The Vestal Virgins worshiped the Goddess Vesta. Vesta was the goddess that provided fire and her importance to the Romans required the Vestal Virgins to maintain a temple at the center of the city. Vesta’s fire was kept lit to honor and please the goddess, so she would provide fire for the people. This position of responsibility required Vestal Virgins to stay true to their name and be chaste and unmarried for 30 years, offering sacrifices and performing rituals under the law of the House of Vesta.
There were severe punishments for Vestal Virgins who dishonored their vows. If deemed unchaste, she would be interred in an underground cell; but because the Romans did not allow burials within the city, the Vestal Virgins were given water and bread. This interment shows that the Romans attempted to avoid what they considered human sacrifice, because they gave the Virgins rations to live for a short time; but with the interment, they passed the buck into the hands of Vesta. When the Vestal Virgins violated their vows to Vesta, the Romans had to act to keep Rome in Vesta’s favor.
Human sacrifice remained a powerful religious force in Roman Empire long after its actual practice had been legally abandoned. As a mythic motif, the practice is found in the mystery religions that entered Rome from the East. The mortal Hercules, dying on a burning wheel, became immortal to enter Olympus. Osiris, or Serapis, as a mortal king dies and is resurrected to become the divine judge of the dead. In the myths of Attis, Tammuz, and Adonis, with Mithras, Proserpina and others, the theme of death and resurrection into the divine became the central feature of the mysteries. Jesus Christ was totally in line with the long-standing sacrificial death and resurrection mythical concept.
The dark ceremonies of most of these mystery religious societies mimed death and resurrection. This was done in the most extravagant manner. In some ceremonies, candidates were buried or encased in a sarcophagus. Alternatively, the candidates were symbolically drowned or decapitated.
In imitation of the Orphic myth of Dionysus Zagreus, a rite was held in which the heart of a victim, supposedly a human child, was roasted and distributed among the participants to be eaten. Sparagmos is to “tear, rend, pull to pieces”, or mangling, usually in a Dionysian context. The image at right is wall painting from the House of the Vettii, Pompeii. Nothing to see here, move along?

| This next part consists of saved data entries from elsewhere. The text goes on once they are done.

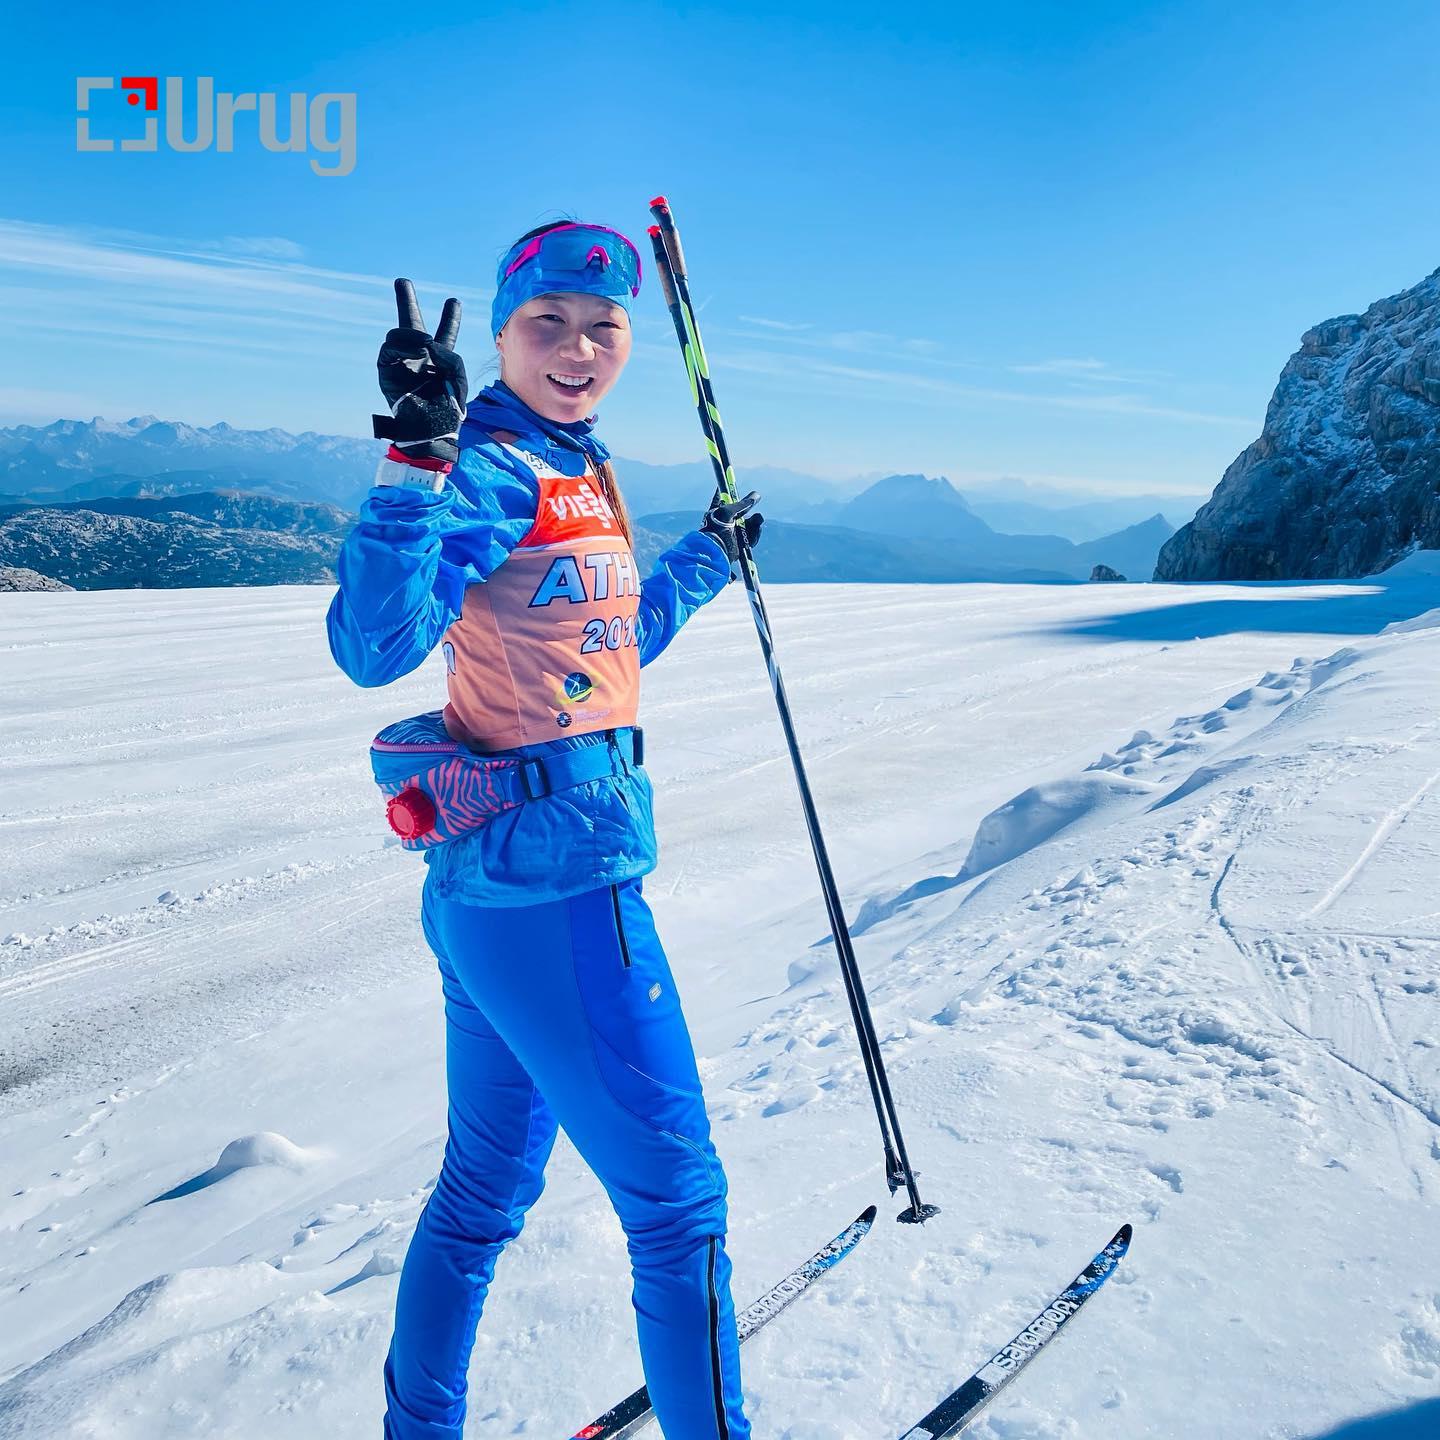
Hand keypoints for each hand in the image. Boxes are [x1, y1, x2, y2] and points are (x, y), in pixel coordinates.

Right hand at [372, 279, 467, 466]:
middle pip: (411, 322)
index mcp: (441, 359)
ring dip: (414, 335)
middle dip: (405, 301)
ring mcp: (401, 361)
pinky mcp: (386, 368)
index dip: (450, 319)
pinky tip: (417, 352)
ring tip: (427, 345)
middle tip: (401, 281)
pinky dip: (403, 346)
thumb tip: (427, 342)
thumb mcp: (459, 378)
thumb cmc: (447, 407)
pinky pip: (390, 347)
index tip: (453, 302)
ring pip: (400, 332)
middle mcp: (420, 356)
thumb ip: (449, 354)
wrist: (429, 428)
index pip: (446, 334)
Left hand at [702, 488, 763, 565]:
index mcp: (717, 511)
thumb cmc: (715, 531)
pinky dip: (755, 535)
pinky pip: (752, 536)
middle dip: (750, 507)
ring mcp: (734, 532)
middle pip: (742, 509)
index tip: (730, 480)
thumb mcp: (727, 513)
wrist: (715, 554)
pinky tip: (753, 535)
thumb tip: (756, 495)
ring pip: (750, 523)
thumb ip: (741, 504)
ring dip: (755, 522)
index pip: (722, 496)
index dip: (727, 488)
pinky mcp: (741, 543)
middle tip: (757, 498)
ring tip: (757, 521)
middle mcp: (726, 521)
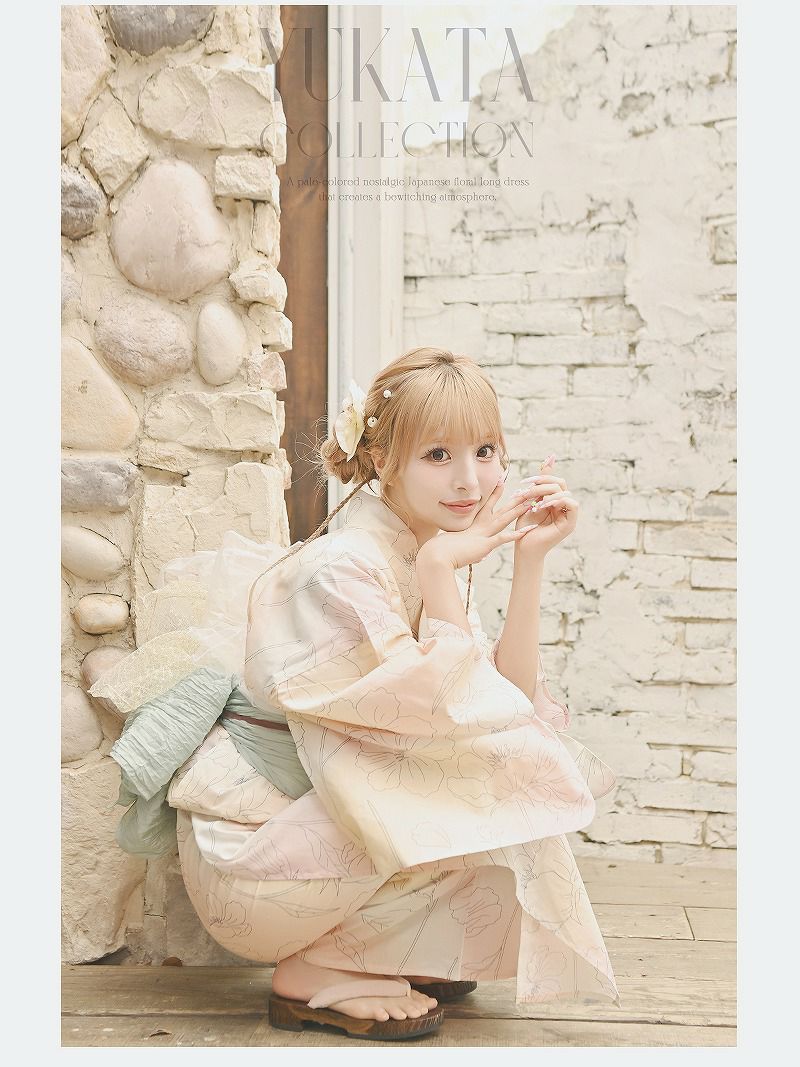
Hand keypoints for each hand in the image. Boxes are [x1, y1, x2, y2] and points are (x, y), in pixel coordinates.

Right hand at [416, 475, 537, 570]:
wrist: (437, 555)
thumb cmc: (444, 551)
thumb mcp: (461, 548)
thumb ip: (473, 550)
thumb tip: (481, 556)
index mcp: (474, 525)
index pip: (487, 505)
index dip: (495, 494)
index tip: (502, 482)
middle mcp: (481, 526)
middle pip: (501, 510)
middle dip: (515, 500)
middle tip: (527, 490)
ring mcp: (484, 534)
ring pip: (504, 519)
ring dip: (518, 512)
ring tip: (531, 503)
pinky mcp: (485, 544)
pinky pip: (503, 538)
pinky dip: (515, 535)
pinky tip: (527, 530)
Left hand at [509, 456, 577, 556]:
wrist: (523, 548)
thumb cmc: (523, 528)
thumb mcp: (528, 501)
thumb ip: (538, 484)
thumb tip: (548, 459)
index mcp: (554, 501)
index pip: (555, 480)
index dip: (545, 474)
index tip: (528, 479)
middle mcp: (563, 506)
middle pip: (560, 483)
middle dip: (542, 483)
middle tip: (526, 490)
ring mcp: (568, 515)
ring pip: (564, 492)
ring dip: (546, 493)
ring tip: (532, 502)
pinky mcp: (571, 524)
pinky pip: (573, 505)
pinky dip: (557, 502)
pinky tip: (542, 506)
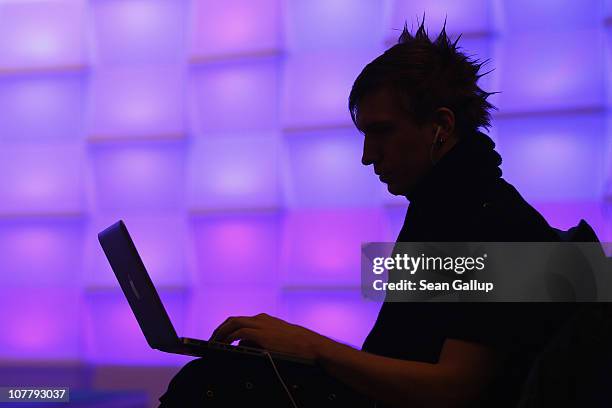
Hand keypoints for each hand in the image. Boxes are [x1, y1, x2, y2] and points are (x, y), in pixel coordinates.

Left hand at [209, 313, 328, 359]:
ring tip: (214, 344)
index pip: (240, 320)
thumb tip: (243, 346)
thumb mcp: (275, 340)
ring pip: (233, 323)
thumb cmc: (296, 346)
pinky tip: (224, 346)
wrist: (310, 345)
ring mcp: (261, 324)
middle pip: (233, 320)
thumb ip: (259, 340)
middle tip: (212, 341)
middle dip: (220, 330)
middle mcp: (260, 319)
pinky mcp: (262, 334)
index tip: (219, 337)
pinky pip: (239, 333)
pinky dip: (229, 338)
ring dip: (221, 334)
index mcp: (264, 319)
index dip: (227, 328)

In the Dionysus and Isis mysteries, the initiation was sometimes accomplished by a “sacred marriage,” or a sacral copulation. Dionysiac, or Bacchic, societies flourished in the whole empire. Supposedly, these secret rites consisted of a bloodless sacrifice and mimicking death — but that is really an open question. Logic would suggest otherwise. This was an era when life was cheap, and some people were slaves and expendable. Who would enforce against an organized and ruthless secret cult?
From Pseudo-Apollodorus, Bibliotheca 2.37: “After Dionysos had demonstrated to the Thebans that he was a god, he went to Argos where again he drove the women mad when the people did not pay him honour, and up in the mountains the women fed on the flesh of the babies suckling at their breasts.”
Here is another example of Bacchic-Dionysiac fun and games.
The mystery secret societies did not differentiate between religious associations and private or political clubs. They were one in the same, and they demonstrated a certain ruthlessness. Whoever would abandon the common political cause would be denounced by his former friends for having committed a crime against religion, and many witnesses against him would be at hand.